Dataset entries

==*==

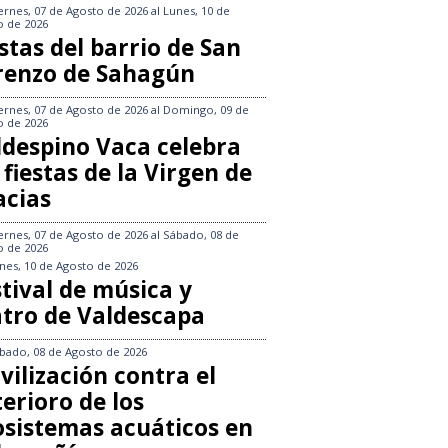
ernes, 07 de Agosto de 2026
al
Lunes, 10 de
o de 2026
stas del barrio de San
renzo de Sahagún
ernes, 07 de Agosto de 2026
al
Domingo, 09 de
o de 2026
ldespino Vaca celebra
 fiestas de la Virgen de
acias
ernes, 07 de Agosto de 2026
al
Sábado, 08 de
o de 2026
nes, 10 de Agosto de 2026
tival de música y
atro de Valdescapa
bado, 08 de Agosto de 2026
vilización contra el
erioro de los
osistemas acuáticos en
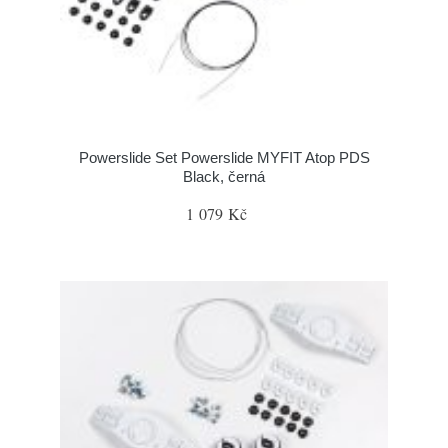
Powerslide Set Powerslide MYFIT Atop PDS
Black, černá
1 079 Kč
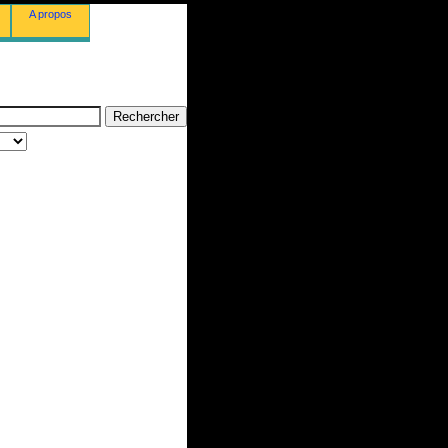
A propos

==*==

Task goal.
Please copy every line of text in the records above word for word, and leave the pictures out.

Answer for this exercise.
ernes, 07 de Agosto de 2026
al
Lunes, 10 de
o de 2026
stas del barrio de San
renzo de Sahagún
ernes, 07 de Agosto de 2026
al
Domingo, 09 de
o de 2026
ldespino Vaca celebra
 fiestas de la Virgen de
acias
ernes, 07 de Agosto de 2026
al
Sábado, 08 de
o de 2026
nes, 10 de Agosto de 2026
tival de música y
atro de Valdescapa
bado, 08 de Agosto de 2026
vilización contra el
erioro de los
osistemas acuáticos en
Powerslide Set Powerslide MYFIT Atop PDS
Black, černá
1 079 Kč
A propos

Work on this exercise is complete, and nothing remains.